How to get a loan for speculative building
Local factors that influence spec building
- Housing prices
- Home absorption rate
- Job market
- Surrounding infrastructure and amenities
- Architecture and design tastes
Fix-and-flips may be the darlings of the real estate investment world, but they are far from being the only strategy for making solid returns in real estate. Building on speculation is a major part of the new home construction market, with about three quarters of new single-family houses started in 2016 built on speculation. Although a potentially lucrative prospect, financing a speculative construction project can be challenging.
New homes can be custom-built or built on speculation. A custom-built home is a personalized project commissioned by an individual or entity. Building on speculation is the construction of a home with no identified buyer. The investor is speculating that the house will sell, hence the name “spec home.”
Single-family homes, commercial and mixed-use property can all be built on speculation.
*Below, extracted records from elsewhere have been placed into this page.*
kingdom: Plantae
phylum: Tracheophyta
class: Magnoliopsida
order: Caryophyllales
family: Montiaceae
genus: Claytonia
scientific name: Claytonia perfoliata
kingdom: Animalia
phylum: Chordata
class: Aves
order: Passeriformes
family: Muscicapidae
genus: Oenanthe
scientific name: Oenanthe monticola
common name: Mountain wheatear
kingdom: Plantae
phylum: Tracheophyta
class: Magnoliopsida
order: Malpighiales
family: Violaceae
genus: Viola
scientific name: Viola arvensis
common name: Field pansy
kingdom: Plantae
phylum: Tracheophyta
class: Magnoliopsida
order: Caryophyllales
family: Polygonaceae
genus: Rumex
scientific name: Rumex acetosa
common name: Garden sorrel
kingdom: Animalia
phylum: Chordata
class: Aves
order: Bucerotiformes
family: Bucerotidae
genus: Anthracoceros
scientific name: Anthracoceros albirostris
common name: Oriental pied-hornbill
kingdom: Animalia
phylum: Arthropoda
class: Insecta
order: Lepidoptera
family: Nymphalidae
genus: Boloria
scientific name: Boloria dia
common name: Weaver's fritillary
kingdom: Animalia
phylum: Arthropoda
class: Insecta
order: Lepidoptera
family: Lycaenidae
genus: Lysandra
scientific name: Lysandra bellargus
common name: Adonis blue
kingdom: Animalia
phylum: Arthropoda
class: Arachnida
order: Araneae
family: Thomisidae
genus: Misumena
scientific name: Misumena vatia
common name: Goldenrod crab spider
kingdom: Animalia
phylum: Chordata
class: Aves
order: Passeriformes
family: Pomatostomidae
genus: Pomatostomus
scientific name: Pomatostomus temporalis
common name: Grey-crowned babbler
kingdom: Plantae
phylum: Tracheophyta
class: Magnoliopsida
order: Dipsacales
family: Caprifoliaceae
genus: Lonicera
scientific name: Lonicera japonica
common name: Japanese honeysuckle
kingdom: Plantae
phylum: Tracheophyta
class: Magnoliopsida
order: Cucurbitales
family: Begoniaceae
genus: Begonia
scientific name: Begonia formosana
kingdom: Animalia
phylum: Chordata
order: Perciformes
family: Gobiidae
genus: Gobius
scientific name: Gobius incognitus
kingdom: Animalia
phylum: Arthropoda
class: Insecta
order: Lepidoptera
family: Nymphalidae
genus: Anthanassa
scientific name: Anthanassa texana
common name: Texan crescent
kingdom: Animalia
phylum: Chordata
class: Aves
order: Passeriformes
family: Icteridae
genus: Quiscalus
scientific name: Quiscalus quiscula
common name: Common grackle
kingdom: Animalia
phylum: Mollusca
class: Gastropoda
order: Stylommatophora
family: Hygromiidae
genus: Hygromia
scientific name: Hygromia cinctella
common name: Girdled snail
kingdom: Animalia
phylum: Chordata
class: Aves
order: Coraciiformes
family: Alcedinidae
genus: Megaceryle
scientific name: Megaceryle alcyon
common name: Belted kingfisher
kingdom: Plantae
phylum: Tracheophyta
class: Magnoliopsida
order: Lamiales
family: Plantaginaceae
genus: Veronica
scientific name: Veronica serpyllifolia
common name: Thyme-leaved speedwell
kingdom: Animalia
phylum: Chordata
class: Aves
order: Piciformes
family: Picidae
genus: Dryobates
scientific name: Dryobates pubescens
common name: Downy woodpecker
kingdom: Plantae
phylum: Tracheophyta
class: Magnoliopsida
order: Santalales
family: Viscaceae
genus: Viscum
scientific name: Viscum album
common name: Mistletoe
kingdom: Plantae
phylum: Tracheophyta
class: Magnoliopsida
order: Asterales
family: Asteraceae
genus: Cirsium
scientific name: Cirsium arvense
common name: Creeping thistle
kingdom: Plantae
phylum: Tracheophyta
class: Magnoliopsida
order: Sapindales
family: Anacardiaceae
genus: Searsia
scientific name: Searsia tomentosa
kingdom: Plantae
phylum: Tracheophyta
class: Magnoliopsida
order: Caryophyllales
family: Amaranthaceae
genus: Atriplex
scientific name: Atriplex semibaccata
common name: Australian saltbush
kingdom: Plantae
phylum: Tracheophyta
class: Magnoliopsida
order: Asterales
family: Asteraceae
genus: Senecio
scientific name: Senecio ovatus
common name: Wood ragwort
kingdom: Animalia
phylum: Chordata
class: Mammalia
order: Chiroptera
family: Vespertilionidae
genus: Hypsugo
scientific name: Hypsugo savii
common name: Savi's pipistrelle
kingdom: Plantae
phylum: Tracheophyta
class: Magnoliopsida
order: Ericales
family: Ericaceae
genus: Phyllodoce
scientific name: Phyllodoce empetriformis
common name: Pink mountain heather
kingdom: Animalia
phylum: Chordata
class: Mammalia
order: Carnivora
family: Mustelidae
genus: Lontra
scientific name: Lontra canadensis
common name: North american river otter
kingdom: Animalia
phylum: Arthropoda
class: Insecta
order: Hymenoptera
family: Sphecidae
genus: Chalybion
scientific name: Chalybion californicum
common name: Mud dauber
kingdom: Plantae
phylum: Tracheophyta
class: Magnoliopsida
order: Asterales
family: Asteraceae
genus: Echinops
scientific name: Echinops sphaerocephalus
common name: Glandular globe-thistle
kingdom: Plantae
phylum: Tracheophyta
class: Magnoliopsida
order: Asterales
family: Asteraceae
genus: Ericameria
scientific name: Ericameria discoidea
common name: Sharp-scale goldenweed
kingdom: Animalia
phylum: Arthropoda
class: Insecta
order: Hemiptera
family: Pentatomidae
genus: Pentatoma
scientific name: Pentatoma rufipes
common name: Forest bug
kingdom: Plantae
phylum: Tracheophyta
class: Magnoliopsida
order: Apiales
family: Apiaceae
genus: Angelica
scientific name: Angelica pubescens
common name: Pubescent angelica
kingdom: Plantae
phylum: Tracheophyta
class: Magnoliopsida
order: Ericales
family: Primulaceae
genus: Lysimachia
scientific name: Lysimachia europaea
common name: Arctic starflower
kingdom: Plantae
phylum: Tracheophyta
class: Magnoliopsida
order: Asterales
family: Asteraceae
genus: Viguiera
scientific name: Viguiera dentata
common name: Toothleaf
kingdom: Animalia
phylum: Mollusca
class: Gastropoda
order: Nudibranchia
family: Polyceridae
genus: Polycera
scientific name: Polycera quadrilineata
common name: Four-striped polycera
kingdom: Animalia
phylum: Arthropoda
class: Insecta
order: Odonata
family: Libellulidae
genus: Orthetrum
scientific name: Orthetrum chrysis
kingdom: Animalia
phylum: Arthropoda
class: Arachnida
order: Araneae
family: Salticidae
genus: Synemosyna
Spec houses are often affordable, entry-level homes built in a burgeoning market or in-fill housing within an existing development. Investors and developers also use speculative building to construct tract homes, which are several homes of similar size, floor plans and materials located within a single development.
Construction loans for spec houses
Construction loans are typically short term and carry interest-only payments during the construction period, after which a final balloon payment comes due. With a spec house, the buyer’s mortgage can pay off the construction loan, or the investor can roll over into a new, long-term loan to rent the property.
Construction loans are inherently risky as there is no tangible asset to secure the loan. Lenders see financing spec construction to be even riskier, given that there is neither an asset nor a confirmed buyer. Investors need to demonstrate solid financial footing and a meticulous business plan to convince wary lenders of the project’s stability.
Although strong credit and a large down payment are always beneficial to obtaining financing, lender requirements for spec house construction loans vary significantly. Some lenders may offer zero-down financing while others require 50 percent or more equity. Lenders may accept — or even require — some equity in the land as part of the down payment to secure the loan.
Most lenders will, however, require demonstrated experience in building on spec and an assessment of your tax records and financial statements. Strong cash reserves are essential to validating that the borrower has enough funds to complete the project.
Lenders also assess the location and condition of the property and whether the title is clear. Lenders prefer improved land with connectivity to roads and utilities over raw, undeveloped land. Some lenders allow investors to roll the cost of the land into the construction loan as well. Typically, the maximum loan-to-value ratio for a loan for speculative construction is 70 percent, with a few lenders extending as much as 85 percent.
The business plan plays an important role in selling the lender on the story of your project. You must provide a detailed business plan; information on your team or subcontractors; blueprints, budget and materials; as well as your work schedule and loan draw schedule. Providing examples of similar projects in the area and their final selling price can help you make your case.
Investors who cannot meet construction lenders’ rigorous requirements for building on spec may consider hard money lenders as a more flexible — albeit more expensive — alternative.
Pros and cons of speculative construction
Building on spec requires the investor to have a thorough understanding of the local housing market. As every construction cost ultimately gets passed through to the consumer, the key challenge is to balance costs with the features that will make the home sell. Factors to consider include housing prices in the area, the home absorption rate, local job market, surrounding infrastructure and amenities, as well as architecture and design tastes. The home should be generic enough to appeal to as many buyers as possible.
Stability and cost control are two advantages of building on spec. The investor has total control of the project’s vision and therefore its expenses — there are fewer unforeseen problems with new home construction than a rehab. Spec houses are not guaranteed to sell, however. Investors risk building a home that doesn’t meet the needs of local buyers, or overbuilding a home that doesn’t command as high a sale price as expected, resulting in a net loss.